Above two methods hold good if there is single transaction like updating the address or so. But what will happen when there are multiple transactions which occur concurrently? Same method of logging the logs can be followed. But since there are a concurrent transactions, order and time of each transaction makes a great difference. Failing to maintain the order of transaction will lead to wrong data while recovering. Also, transactions may have number of steps. Maintaining the log for each step will increase the log file size. Again it will become an overhead to maintain a log file along with these transactions. In addition performing redo operation is also an overhead because it is executing the executed transaction again and again. It is not actually necessary. So our goal here should be small log file with easy recovery of data in case of failure. To handle this situation Checkpoints are introduced during the transaction.
Checkpoint acts like a bookmark. During the execution of transaction, such checkpoints are marked and transaction is executed. The log files will be created as usual with the steps of transactions. When it reaches the checkpoint, the transaction will be updated into database and all the logs till that point will be removed from file. Log files then are updated with new steps of transaction till next checkpoint and so on. Here care should be taken to create a checkpoint because, if any checkpoints are created before any transaction is complete fully, and data is updated to database, it will not meet the purpose of the log file and checkpoint. If checkpoints are created when each transaction is complete or where the database is at consistent state, then it will be useful.

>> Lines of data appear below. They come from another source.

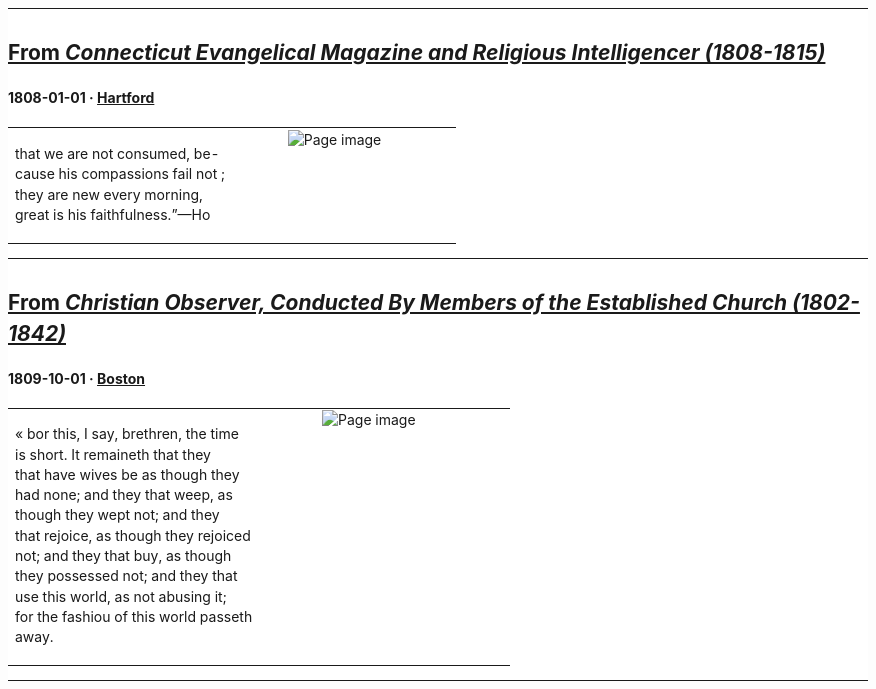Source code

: </td>
</tr></table>

---

## [From _Connecticut Evangelical Magazine and Religious Intelligencer (1808-1815)_](https://archive.org/details/sim_connecticut-evangelical-magazine_1808-01_1_1/page/n23/mode/1up?view=theater)

#### 1808-01-01 &middot; [Hartford](http://dbpedia.org/resource/Hartford%2C_Connecticut)

<table style="width: 100%;"><tr><td style="width: 50%">

  
that we are not consumed, be-  
cause his compassions fail not ;  
they are new every morning,  
great is his faithfulness.”—Ho
</td><td style="width: 50%; max-height: 75%; margin: auto; display: block;">
<img alt="Page image" src="https://iiif.archive.org/image/iiif/2/sim_connecticut-evangelical-magazine_1808-01_1_1%2Fsim_connecticut-evangelical-magazine_1808-01_1_1_jp2.zip%2Fsim_connecticut-evangelical-magazine_1808-01_1_1_jp2%2Fsim_connecticut-evangelical-magazine_1808-01_1_1_0023.jp2/pct:18.103448275862068,12.205678670360111,34.54221165279429,6.371191135734072/600,/0/default.jpg"/>
</td>
</tr></table>

---

## [From _Christian Observer, Conducted By Members of the Established Church (1802-1842)_](https://archive.org/details/sim_christian-observer-from-the-london-ed_1809-10_8_94/page/n12/mode/1up?view=theater)

#### 1809-10-01 &middot; [Boston](http://dbpedia.org/resource/Boston)

<table style="width: 100%;"><tr><td style="width: 50%">

  
« bor this, I say, brethren, the time  
is short. It remaineth that they  
that have wives be as though they  
had none; and they that weep, as  
though they wept not; and they  
that rejoice, as though they rejoiced  
not; and they that buy, as though  
they possessed not; and they that  
use this world, as not abusing it;  
for the fashiou of this world passeth  
away.
</td><td style="width: 50%; max-height: 75%; margin: auto; display: block;">
<img alt="Page image" src="https://iiif.archive.org/image/iiif/2/sim_christian-observer-from-the-london-ed_1809-10_8_94%2Fsim_christian-observer-from-the-london-ed_1809-10_8_94_jp2.zip%2Fsim_christian-observer-from-the-london-ed_1809-10_8_94_jp2%2Fsim_christian-observer-from-the-london-ed_1809-10_8_94_0012.jp2/pct:10.257787325456498,47.13375796178344,35.23093447905478,15.445859872611464/600,/0/default.jpg"/>
</td>
</tr></table>

---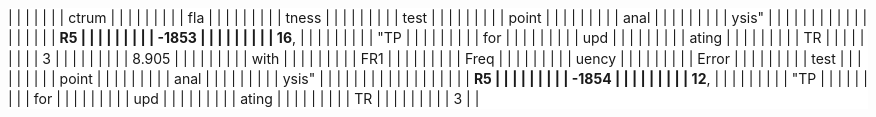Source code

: |       |       |       |       |       |       | ctrum |       |
|       |       |       |       |       |       | fla   |       |
|       |       |       |       |       |       | tness |       |
|       |       |       |       |       |       | test  |       |
|       |       |       |       |       |       | point |       |
|       |       |       |       |       |       | anal  |       |
|       |       |       |       |       |       | ysis" |       |
|       |       |       |       |       |       |       |       |
|       |       |       |       |       |       | **R5  |       |
|       |       |       |       |       |       | -1853 |       |
|       |       |       |       |       |       | 16**, |       |
|       |       |       |       |       |       | "TP   |       |
|       |       |       |       |       |       | for   |       |
|       |       |       |       |       |       | upd   |       |
|       |       |       |       |       |       | ating |       |
|       |       |       |       |       |       | TR    |       |
|       |       |       |       |       |       | 3     |       |
|       |       |       |       |       |       | 8.905 |       |
|       |       |       |       |       |       | with  |       |
|       |       |       |       |       |       | FR1   |       |
|       |       |       |       |       |       | Freq  |       |
|       |       |       |       |       |       | uency |       |
|       |       |       |       |       |       | Error |       |
|       |       |       |       |       |       | test  |       |
|       |       |       |       |       |       | point |       |
|       |       |       |       |       |       | anal  |       |
|       |       |       |       |       |       | ysis" |       |
|       |       |       |       |       |       |       |       |
|       |       |       |       |       |       | **R5  |       |
|       |       |       |       |       |       | -1854 |       |
|       |       |       |       |       |       | 12**, |       |
|       |       |       |       |       |       | "TP   |       |
|       |       |       |       |       |       | for   |       |
|       |       |       |       |       |       | upd   |       |
|       |       |       |       |       |       | ating |       |
|       |       |       |       |       |       | TR    |       |
|       |       |       |       |       |       | 3     |       |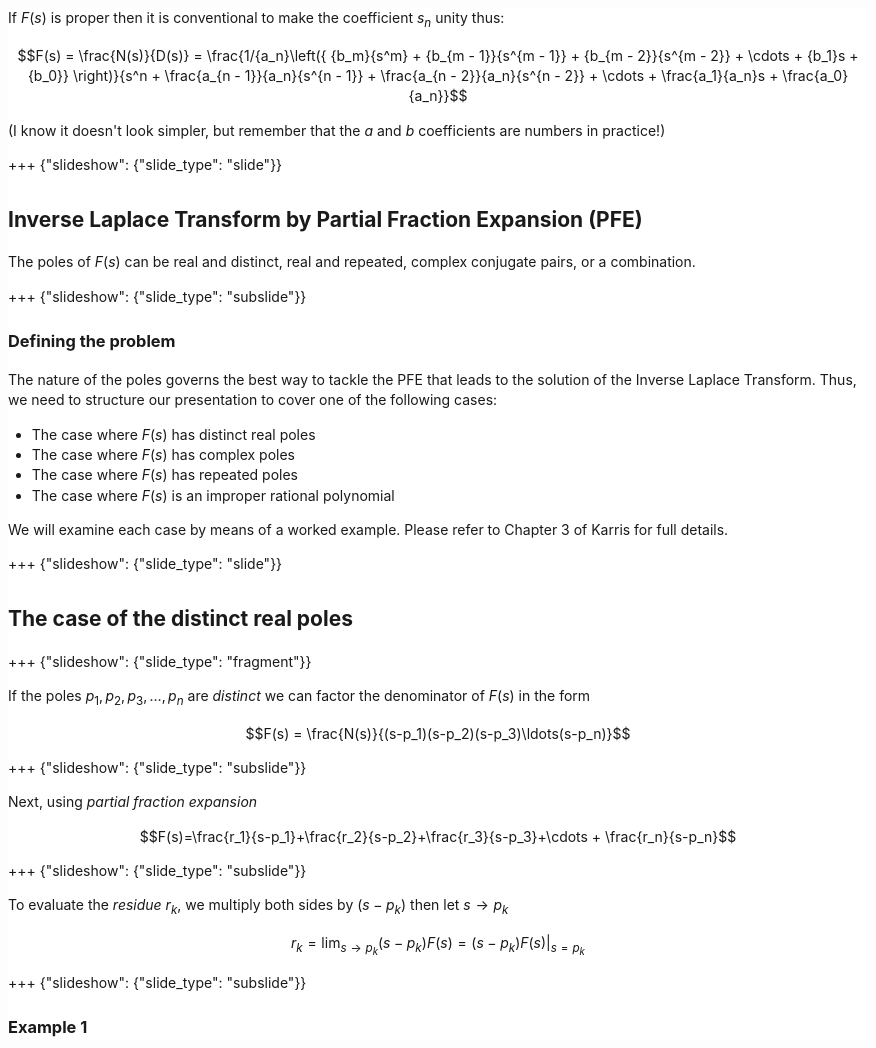 If $F(s)$ is proper then it is conventional to make the coefficient $s_n$ unity thus:

$$F(s) = \frac{N(s)}{D(s)} = \frac{1/{a_n}\left({ {b_m}{s^m} + {b_{m - 1}}{s^{m - 1}} + {b_{m - 2}}{s^{m - 2}} +  \cdots  + {b_1}s + {b_0}} \right)}{s^n + \frac{a_{n - 1}}{a_n}{s^{n - 1}} + \frac{a_{n - 2}}{a_n}{s^{n - 2}} +  \cdots  + \frac{a_1}{a_n}s + \frac{a_0}{a_n}}$$

(I know it doesn't look simpler, but remember that the $a$ and $b$ coefficients are numbers in practice!)

+++ {"slideshow": {"slide_type": "slide"}}

## Inverse Laplace Transform by Partial Fraction Expansion (PFE)

The poles of $F(s)$ can be real and distinct, real and repeated, complex conjugate pairs, or a combination.

+++ {"slideshow": {"slide_type": "subslide"}}

### Defining the problem

The nature of the poles governs the best way to tackle the PFE that leads to the solution of the Inverse Laplace Transform. Thus, we need to structure our presentation to cover one of the following cases:

* The case where $F(s)$ has distinct real poles
* The case where $F(s)$ has complex poles
* The case where $F(s)$ has repeated poles
* The case where $F(s)$ is an improper rational polynomial

We will examine each case by means of a worked example. Please refer to Chapter 3 of Karris for full details.

+++ {"slideshow": {"slide_type": "slide"}}

## The case of the distinct real poles

+++ {"slideshow": {"slide_type": "fragment"}}

If the poles $p_1,\,p_2,\,p_3,\,\ldots,\, p_n$ are *distinct* we can factor the denominator of $F(s)$ in the form 

$$F(s) = \frac{N(s)}{(s-p_1)(s-p_2)(s-p_3)\ldots(s-p_n)}$$

+++ {"slideshow": {"slide_type": "subslide"}}

Next, using *partial fraction expansion*

$$F(s)=\frac{r_1}{s-p_1}+\frac{r_2}{s-p_2}+\frac{r_3}{s-p_3}+\cdots + \frac{r_n}{s-p_n}$$

+++ {"slideshow": {"slide_type": "subslide"}}

To evaluate the *residue* $r_k$, we multiply both sides by $(s-p_k)$ then let $s \to p_k$

$$r_k = \lim_{s\to p_k}(s-p_k)F(s) = \left.(s-p_k)F(s)\right|_{s=p_k}$$

+++ {"slideshow": {"slide_type": "subslide"}}

### Example 1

Suppose there are 4 concurrent transactions – T1, T2, T3 and T4. A checkpoint is added at the middle of T1 and there is failure while executing T4. Let us see how a recovery system recovers the database from this failure.
- It starts reading the log files from the end to start, so that it can reverse the transactions. i.e.; it reads log files from transaction T4 to T1.
- Recovery system always maintains undo log and redo log. The log entries in the undo log will be used to undo the transactions where as entries in the redo list will be re executed. The transactions are put into redo list if it reads the log files with (<Tn, Start>, <Tn, Commit>) or <Tn , Commit>. That means, it lists all the transactions that are fully complete into redo list to re execute after the recovery. In above example, transactions T2 andT3 will have (<Tn, Start>, <Tn, Commit>) in the log file. The transaction T1 will have only <Tn, Commit> in the log file. This because, the transaction is committed after the checkpoint is crossed. Hence all the logs with<Tn, Start>, are already written to the database and log file is removed for those steps. Hence it puts T1, T2 and T3 into redo list.
- The logs with only <Tn, Start> are put into undo list because they are not complete and can lead to inconsistent state of DB. In above example T4 will be put into undo list since this transaction is not yet complete and failed amid.
This is how a DBMS recovers the data incase concurrent transaction failure.